Tuesday, May 11, 2010

Schutz journalistischer Quellen

Der Schutz journalistischer Quellen ist nicht nur in Österreich (oder: "Österreich") ein aktuelles Thema. Vor wenigen Tagen, am 7. Mai 2010, erging auch ein Urteil des Supreme Court of Canada (SCC): R. v. National Post, 2010 SCC 16. Das Urteil ist freilich nicht im Sinne der Medien ausgefallen, die sich als "Media Coalition" auch am Verfahren als Intervenienten beteiligt hatten. Der SCC erkennt kein allgemeines "Journalisten-Privileg" an, sondern verlangt eine fallbezogene Prüfung, die in dem konkret dem Gerichtshof vorgelegenen Fall zu Lasten der Journalisten bzw ihrer Zeitung ausfiel. In der Sache ging es, grob vereinfacht, um Dokumente, die einem Journalisten von einer vertraulichen Quelle zugespielt worden waren. Diese Dokumente sollten finanzielle Interessenskollisionen eines ehemaligen Premierministers dokumentieren, waren aber nach Ansicht der Polizei gefälscht. Der Zugriff der Polizei auf diese Unterlagen sollte der Aufklärung der Urkundenfälschung dienen.

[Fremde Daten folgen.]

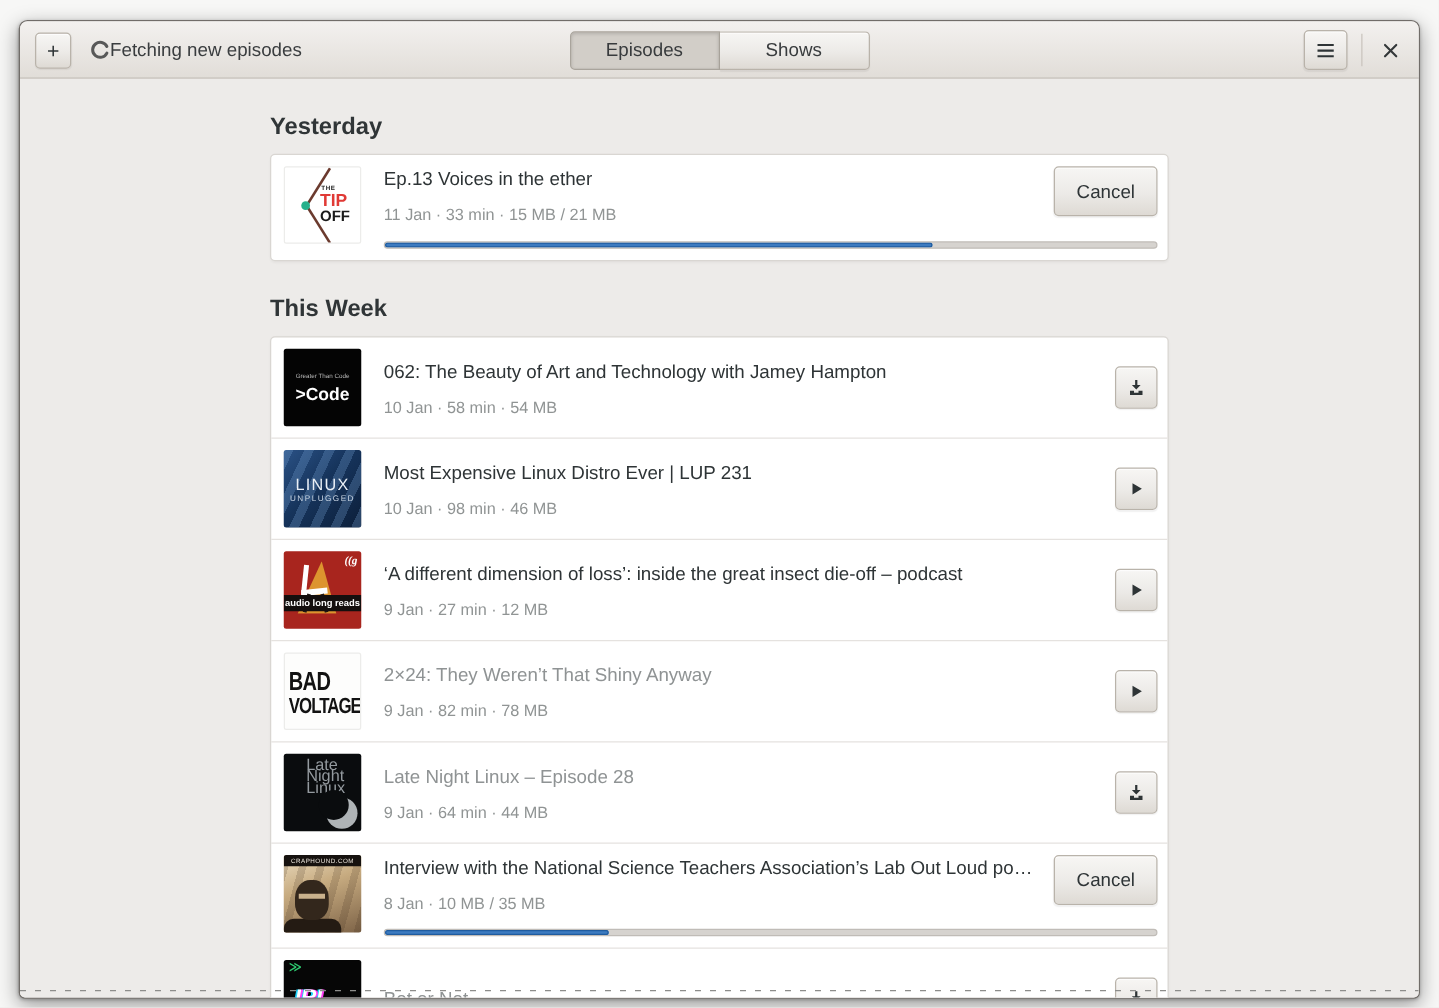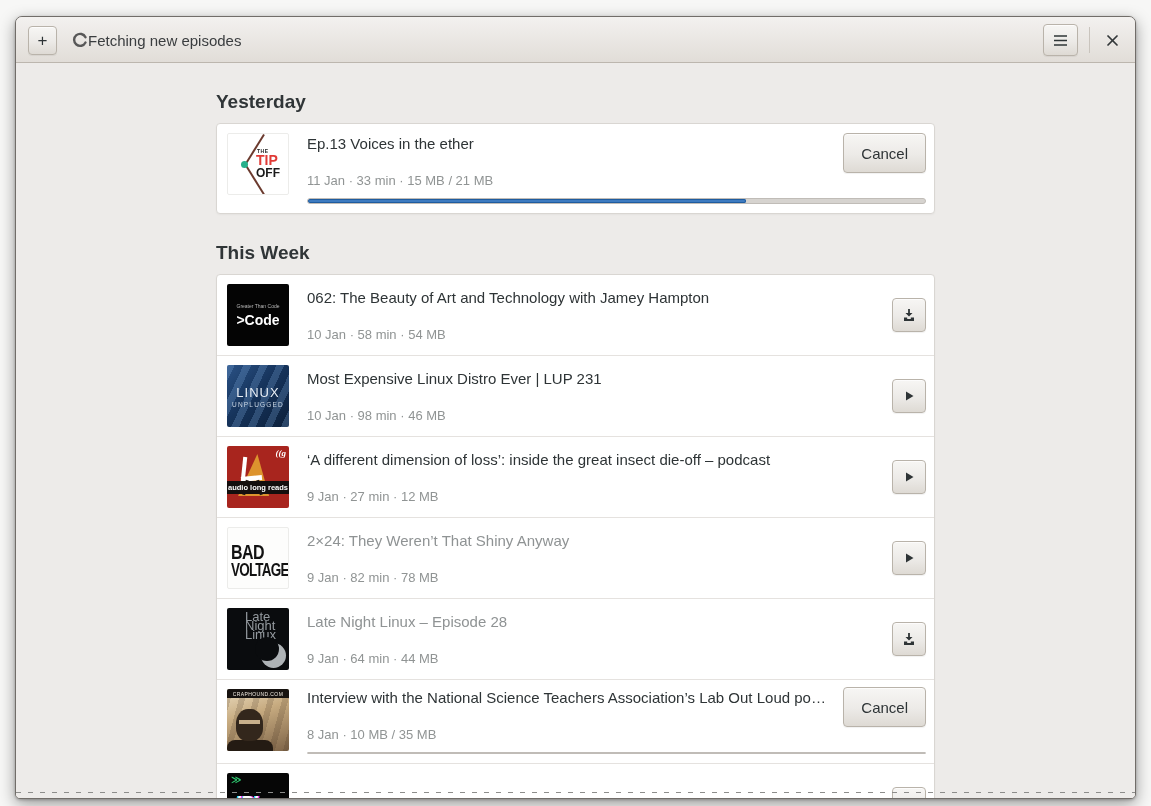"Episodes" div.h-center { html: none -> <div> <button>Episodes</button> <button>Shows</button> </div> }
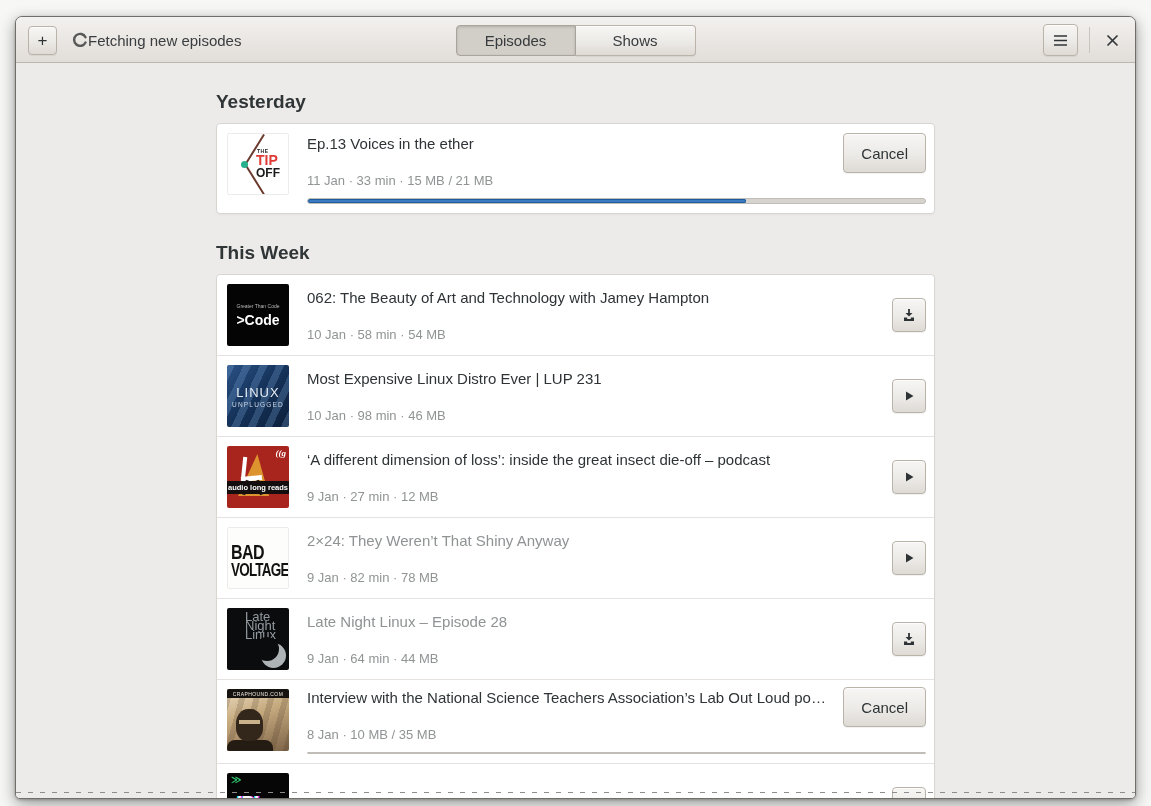"11 Jan · 33 min" .meta { margin-top: 18px -> 9px }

Das Urteil ist auch für Nicht-Kanadier lesenswert, weil es eine kompakte Auseinandersetzung mit den Grundfragen des Schutzes journalistischer Quellen enthält, in die auch die Rechtsprechung des EGMR (und des US Supreme Court) einbezogen wird (sogar Österreich wird übrigens erwähnt, als eines jener Länder, in denen es eine einschlägige gesetzliche Regelung gibt). Die Kläger (die betroffenen Journalisten und die  National Post) verwiesen natürlich auf das Financial Times-Urteil des EGMR, konnten damit aber Richter Binnie, der die Mehrheitsmeinung verfasste, nicht überzeugen. Binnie verwies, gewissermaßen im Gegenzug zum Financial Times-Urteil, auf das Sanoma Uitgevers-Urteil des EGMR, und schloss daraus. "in my view, the Strasbourg jurisprudence is not of much assistance to the appellants."

Womit er - im Lichte von Sanoma Uitgevers - wohl nicht so unrecht hat. In diesem Urteil hat der EGMR - mit knapper Mehrheit von 4 zu 3 Stimmen - keine Verletzung des Art 10 EMRK festgestellt. Zitat aus diesem Urteil (Abs. 57): 
"The Court does not dispute that a compulsory handover of journalistic material may have a chilling effect on the exercise of journalistic freedom of expression. However, it does not follow per se that the authorities are in all such cases prevented from demanding such handover; whether this is so will depend on the facts of the case." 
Im konkreten Fall ging es um Fotos, die Journalisten anlässlich eines illegalen Straßenrennens gemacht hatten; um die Möglichkeit zu diesen Aufnahmen zu bekommen, hatten die Journalisten Vertraulichkeit zusichern müssen. In der Folge verlangte die Polizei die Herausgabe der  Fotos, da sie zur Identifizierung einer Bande dienen konnten, die es unter Gewaltanwendung und mit Schaufelladern auf das Knacken von Bankomaten abgesehen hatte; die Polizei hatte die Herausgabe der Fotos erst verlangt, als es bei einem solchen Bankomatenraub zur Anwendung einer Schusswaffe kam. Damit, so die Auffassung des EGMR, unterschied sich der Fall auch in wesentlichen Punkten von den Fällen Ernst and Others, Roemen and Schmit und Voskuil. Allerdings ist Sanoma Uitgevers noch nicht endgültig, sondern noch bei der großen Kammer anhängig. Im Jänner fand bereits ein Hearing statt - und Medienrechtler warten nun gespannt auf das Urteil der Großen Kammer.

Mehr zum Kammer-Urteil Sanoma Uitgevers hier im ECHR-Blog; dort auch mehr zum Financial Times-Urteil (beide Beiträge von Dirk Voorhoof).Weitere einschlägig interessante EGMR-Fälle sind Nordisk Film und Tillack, Aus der deutschen Rechtsprechung ist das Cicero-Urteil des Bundesverfassngsgerichts hervorzuheben.

Und was ist nun die "bottom line" aus all diesen Urteilen? Dazu nochmals Richter Binnie vom Supreme Court of Canada (Abs. 69 des Urteils): "The bottom line is that no journalist can give a source a total assurance of confidentiality."